Keeping his word from the week before that additional special guests would be welcomed – Arthur invited American songwriter, singer, musician, performer and composer for film, dance and theater (thanks Wikipedia) artist David Poe to the stage.  Poe lead the band through a boogie-licious blues stomp called “Joy”.  While I am unfamiliar with the song, it was perhaps the most upbeat moment of the night.
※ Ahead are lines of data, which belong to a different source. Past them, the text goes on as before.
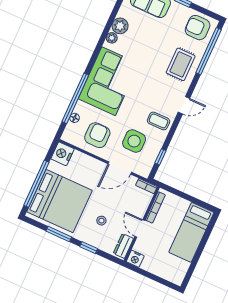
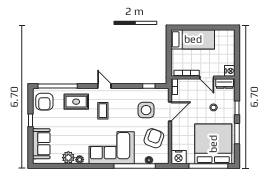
coffee table: (159, 121) -> (103, 111), moved
armchair: (97, 135) -> (154, 138), turned 110
door: (120, 168) -> (170, 112), hinge flipped
door: (140, 228) -> (207, 78), hinge flipped

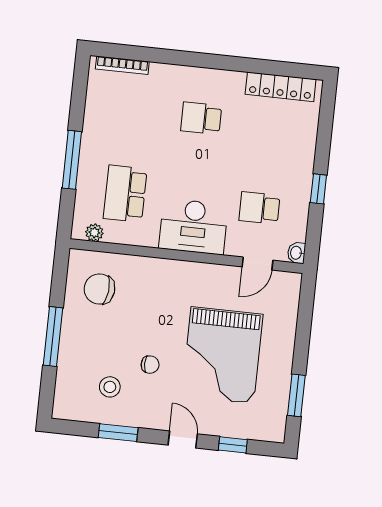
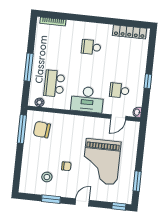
window: (53, 337) -> (22, 129), moved
door: (183, 439) -> (82, 202), hinge flipped
window: (233, 445) -> (119, 206), moved

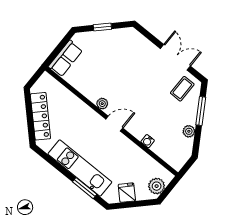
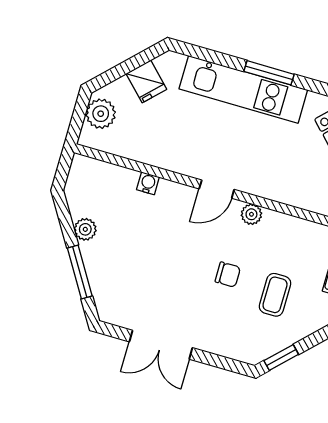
window: (102, 27) -> (281, 358), moved
chair: (127, 78) -> (228, 275), added
coffee table: (182, 89) -> (275, 295), moved
window: (85, 188) -> (269, 73), moved

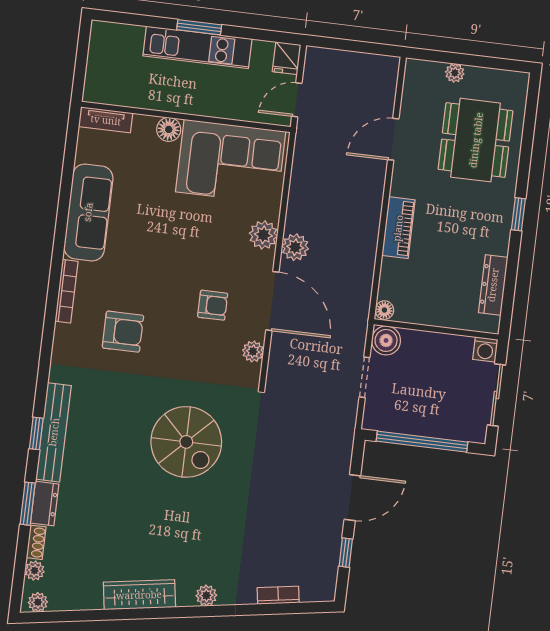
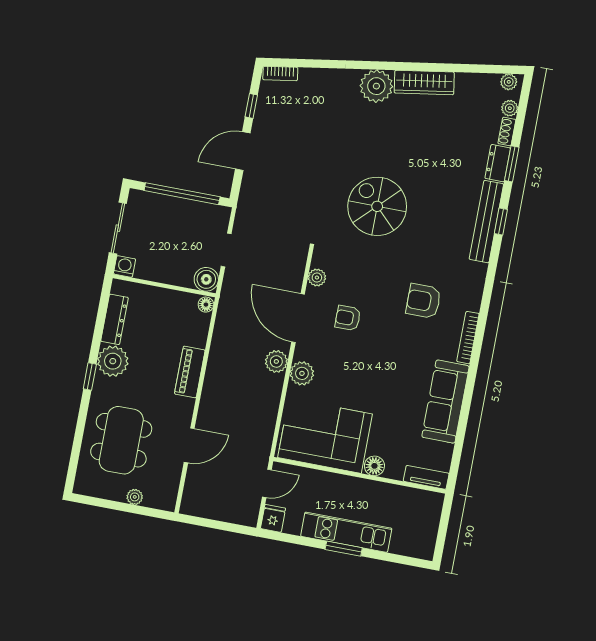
plant: (492, 234) -> (113, 361), added
plant: (206, 595) -> (376, 86), width x1.88, depth x1.88
bookcase: (278, 595) -> (280, 74), moved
The night wrapped up soon after with Arthur building his loops for “Lack A Vision.”  Once completed (and after knocking over his mic stand – some nights you just can’t win) Arthur brought his easel onto the very packed stage to finish his painting (which featured the names of the various musicians who had shared the stage).  Blowing through his harmonica and singing into the mic, Arthur doodled, painted over existing lines and finished a painting unlike any other of his I had seen.  Much like the music, the work seemed jagged, unsure of what it wanted to be.  What struck me the most was not giving up.  Arthur and his friends fought on all night, and while often frustrated, the art never suffered.  The struggle created beauty that would have never been found if this was a solo acoustic show.  What made the night so magical was watching these musicians discover each other.  Often you could watch one musician squint across the dark stage to confirm they were indeed playing the same chords.  I recently heard a friend say about his child that you can not learn to walk without a few bumps from falling down.  This perfectly sums up week three of Joseph Arthur’s residency – and I can not wait to see what’s in store for our final Friday together.